*Given exercise 1:* Set down word for word everything in the notes on object-oriented idioms in C from "Some languages (notably" down to "methods to messages.".
*Given exercise 2:* Resume the notes on object-oriented idioms in C, writing on from their last sentence.

*Page text:*

Object Oriented Idioms in C

John Sadler
10 Aug 98
Review of Key OO Characteristics


"A package of information and descriptions of its manipulation" [Robson]

Objects separate interface from implementation, "what" is wanted (on the outside) from "how" it is accomplished (on the inside). This idea of hiding the data inside a package with a fixed set of allowed manipulations is called encapsulation. Why? If the object always selects how to perform a requested manipulation, you guarantee that the procedure and the data it operates on always match.

A message denotes an operation that can be performed on an object. The code that describes how to perform an operation on a specific object type is called a method. From the outside, objects receive messages. On the inside, these messages are mapped to methods that perform appropriate actions for the specific kind of object. An object’s interface is the set of messages to which it can respond. For example, several object types may have a "dump" method to cause the object to display its state. Each kind of object will need a unique method to accomplish this. So the message-method idea separates the interface from the implementation. The idea that different kinds of objects might invoke different methods to respond to the same message is called polymorphism. Methods can be bound to messages as soon as the type of the object receiving the message is known (called early binding), or this mapping can wait until run-time (late binding).

Some languages (notably C++) make a syntactic distinction between early and late binding of methods to messages (virtual functions are bound late, while all others are bound early – at link time). Smalltalk makes no such distinction. The C++ approach has potentially dangerous consequences when you manipulate an object through a pointer to its parent class. If a method of the superclass is virtual, you get late binding to the appropriate function for the object’s class. On the other hand, if that method is not virtual, you get early binding to the parent class’s definition even if the child class has overridden it. Smalltalk adheres rigorously to the idea that the object itself has sole ownership of the mapping from methods to messages.

*Supplied records:*
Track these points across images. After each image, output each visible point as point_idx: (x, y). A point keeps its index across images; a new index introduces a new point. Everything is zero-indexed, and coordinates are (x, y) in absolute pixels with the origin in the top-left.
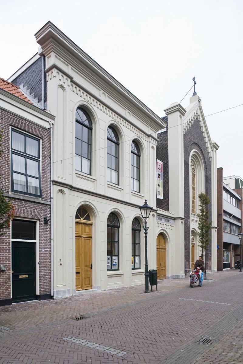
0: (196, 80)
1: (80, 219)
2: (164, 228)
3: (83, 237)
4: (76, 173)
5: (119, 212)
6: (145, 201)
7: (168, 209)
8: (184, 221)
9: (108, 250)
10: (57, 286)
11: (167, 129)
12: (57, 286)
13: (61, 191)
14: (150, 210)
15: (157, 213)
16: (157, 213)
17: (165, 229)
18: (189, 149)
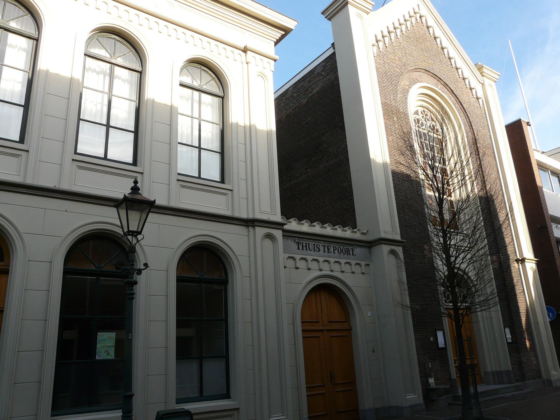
2: (332, 271)
4: (178, 180)
6: (133, 185)
8: (401, 248)
9: (177, 337)
13: (269, 236)
15: (284, 231)
16: (284, 231)
17: (337, 274)
18: (404, 82)
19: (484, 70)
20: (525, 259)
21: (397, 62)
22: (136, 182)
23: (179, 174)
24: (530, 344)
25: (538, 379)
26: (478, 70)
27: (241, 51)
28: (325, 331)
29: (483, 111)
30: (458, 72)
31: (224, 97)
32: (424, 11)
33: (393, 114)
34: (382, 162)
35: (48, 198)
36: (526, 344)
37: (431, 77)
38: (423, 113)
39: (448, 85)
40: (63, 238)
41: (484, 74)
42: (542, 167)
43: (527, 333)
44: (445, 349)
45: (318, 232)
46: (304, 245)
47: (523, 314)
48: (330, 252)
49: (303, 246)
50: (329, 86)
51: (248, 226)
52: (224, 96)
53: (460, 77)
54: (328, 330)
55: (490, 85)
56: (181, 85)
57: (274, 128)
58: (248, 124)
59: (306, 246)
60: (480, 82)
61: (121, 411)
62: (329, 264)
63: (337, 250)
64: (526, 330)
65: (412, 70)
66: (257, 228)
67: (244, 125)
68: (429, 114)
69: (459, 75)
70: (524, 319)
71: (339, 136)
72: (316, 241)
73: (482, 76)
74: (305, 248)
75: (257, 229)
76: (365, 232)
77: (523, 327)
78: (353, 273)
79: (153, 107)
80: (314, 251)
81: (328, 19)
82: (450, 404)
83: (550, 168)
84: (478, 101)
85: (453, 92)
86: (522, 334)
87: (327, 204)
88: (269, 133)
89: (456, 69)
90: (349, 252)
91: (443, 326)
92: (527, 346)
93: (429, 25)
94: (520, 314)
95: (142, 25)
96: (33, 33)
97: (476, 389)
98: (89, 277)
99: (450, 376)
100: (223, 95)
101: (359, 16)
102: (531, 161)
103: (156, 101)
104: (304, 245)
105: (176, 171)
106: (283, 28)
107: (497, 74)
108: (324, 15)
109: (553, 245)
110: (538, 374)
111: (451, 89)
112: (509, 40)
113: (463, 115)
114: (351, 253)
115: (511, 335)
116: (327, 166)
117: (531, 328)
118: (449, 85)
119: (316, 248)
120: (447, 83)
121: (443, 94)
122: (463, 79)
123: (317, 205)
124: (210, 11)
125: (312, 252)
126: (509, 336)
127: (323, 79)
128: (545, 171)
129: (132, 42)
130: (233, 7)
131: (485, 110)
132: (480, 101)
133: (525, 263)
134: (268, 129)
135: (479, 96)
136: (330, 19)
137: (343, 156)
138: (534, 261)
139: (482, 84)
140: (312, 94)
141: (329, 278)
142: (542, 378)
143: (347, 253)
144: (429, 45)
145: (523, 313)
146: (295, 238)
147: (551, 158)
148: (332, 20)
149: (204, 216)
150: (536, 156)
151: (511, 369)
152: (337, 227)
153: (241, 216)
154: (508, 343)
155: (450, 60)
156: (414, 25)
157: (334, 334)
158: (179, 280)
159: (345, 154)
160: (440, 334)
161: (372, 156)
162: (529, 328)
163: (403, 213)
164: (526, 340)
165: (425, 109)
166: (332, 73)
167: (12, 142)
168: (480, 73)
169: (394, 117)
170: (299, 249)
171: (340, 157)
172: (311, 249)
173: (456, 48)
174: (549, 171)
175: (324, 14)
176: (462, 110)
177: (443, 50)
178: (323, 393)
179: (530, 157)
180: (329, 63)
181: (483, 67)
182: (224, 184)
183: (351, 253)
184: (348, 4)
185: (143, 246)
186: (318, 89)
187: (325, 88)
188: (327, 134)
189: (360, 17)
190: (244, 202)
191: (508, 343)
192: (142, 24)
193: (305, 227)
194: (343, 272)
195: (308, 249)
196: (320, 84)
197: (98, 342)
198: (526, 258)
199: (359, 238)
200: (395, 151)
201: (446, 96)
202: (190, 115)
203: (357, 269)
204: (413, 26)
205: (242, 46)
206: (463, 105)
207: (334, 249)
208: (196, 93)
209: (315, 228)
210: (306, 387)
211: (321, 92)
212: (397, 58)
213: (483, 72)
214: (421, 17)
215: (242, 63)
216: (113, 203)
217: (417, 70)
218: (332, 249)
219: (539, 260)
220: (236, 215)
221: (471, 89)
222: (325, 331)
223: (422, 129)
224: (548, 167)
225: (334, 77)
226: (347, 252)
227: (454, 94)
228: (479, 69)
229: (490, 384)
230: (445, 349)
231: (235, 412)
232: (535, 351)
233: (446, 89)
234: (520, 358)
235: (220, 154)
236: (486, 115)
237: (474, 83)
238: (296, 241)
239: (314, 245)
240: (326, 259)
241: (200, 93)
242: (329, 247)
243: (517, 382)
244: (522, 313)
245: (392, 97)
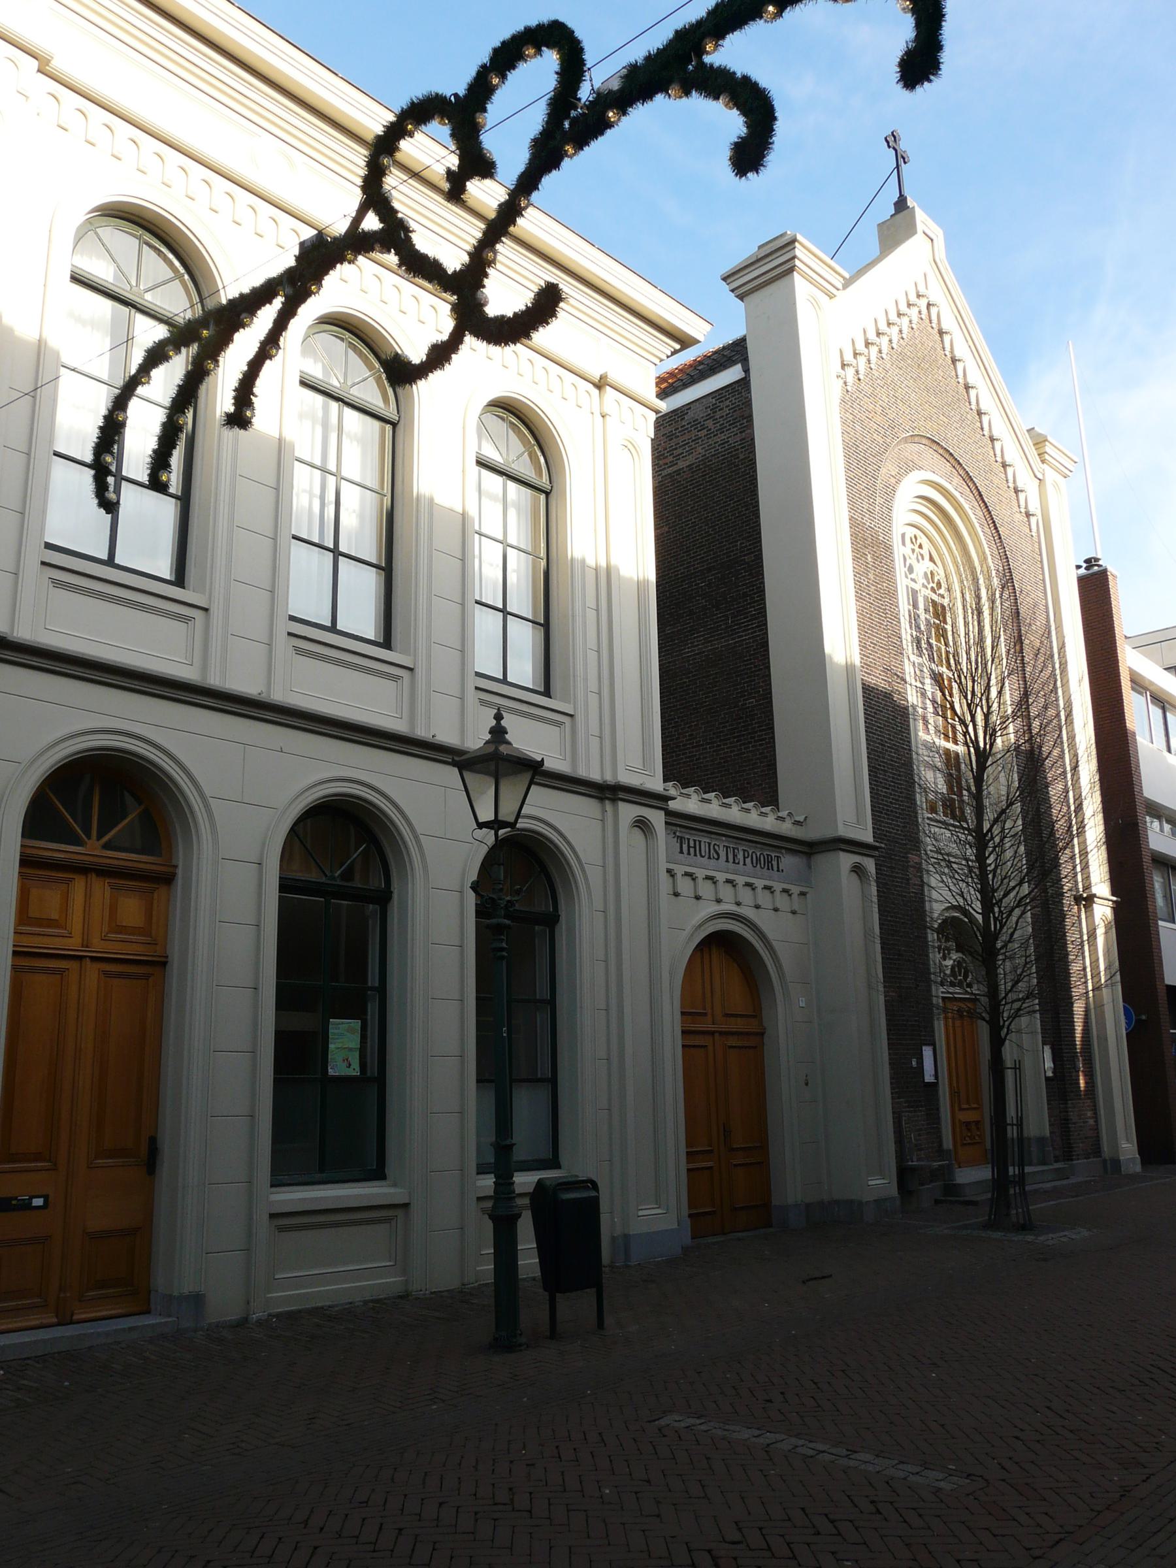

*Expected output 1:*
Some languages (notably C++) make a syntactic distinction between early and late binding of methods to messages (virtual functions are bound late, while all others are bound early – at link time). Smalltalk makes no such distinction. The C++ approach has potentially dangerous consequences when you manipulate an object through a pointer to its parent class. If a method of the superclass is virtual, you get late binding to the appropriate function for the object’s class. On the other hand, if that method is not virtual, you get early binding to the parent class’s definition even if the child class has overridden it. Smalltalk adheres rigorously to the idea that the object itself has sole ownership of the mapping from methods to messages.

*Expected output 2:*
"A description of one or more similar objects" [Robson]

A specific object described by a particular class is called an instance of the class.
(Example: Dog is a class; Poodle is a subclass of Dog; FiFi is an object, an instance of Poodle).
A class is a kind of object that describes the behaviors (methods) of its instances, and whose methods provide for creation, initialization, and destruction of an instance. All instances of a particular class use the same method to respond to a given message. Classes may define other members that are shared by all instances of the class. These are called class variables. (In C++, these would be static members.)


A means for creating a new object or class using an existing one as a starting place and defining only what changes. C++ only supports class-based inheritance, but some systems also allow objects to inherit directly from other objects. At minimum, inheritance requires that the child class override its parent’s name. In addition, a child class can:
  • add instance variables
  • add class variables
  • define methods for new messages
  • provide methods for (override) messages already handled by the parent class

What C++ Does for you…

Name mangling – separation of name spaces

This mechanism – decorating symbol names with extra characters that uniquely identify their class and prototype – is the traditional C++ method for operator overloading, method overloading, and namespace separation. C provides a much smaller set of namespaces than C++ requires, so this strategy allowed C++ to be implemented as a preprocessor for C compilers originally.

Rigorous type checking

Because of the function prototype requirement and name mangling, a C++ compiler can provide strict type checking for method invocations.

Automatic lifetime control

Guarantees constructor call upon creation and destructor call upon deletion

Multiple Storage classes (same as C)

Automatic, static, dynamically allocated

Typed dynamic memory management

Default constructor, destructor, copy constructor, and assignment operator

Explicit early and late binding support

And more…

What other OO languages do (or don’t do)

Just to make sure we don’t get caught in a C++ centered view of the world, here are some ways other OO systems differ.

Run-time type identification

This is a Big Deal in C++, but it’s relatively trivial in an interpreted language to know the type of a reference at run-time.


Classes are objects, too (Smalltalk, Java?)

Garbage collection

Java and smalltalk both manage memory for you, freeing objects when they go out of scope or are no longer referenced anywhere.

Single Inheritance only

Java, Smalltalk 80

Everything is an object


Operator overloading

Smalltalk makes no distinction between operators and other kinds of messages. The message syntax is flexible enough that you can define operators in the same way as any other kind of message.

Visibility control

Smalltalk 80 does not appear to provide options for visibility control (based on my quick survey). Instance variables are always private, methods are always public as far as I can tell.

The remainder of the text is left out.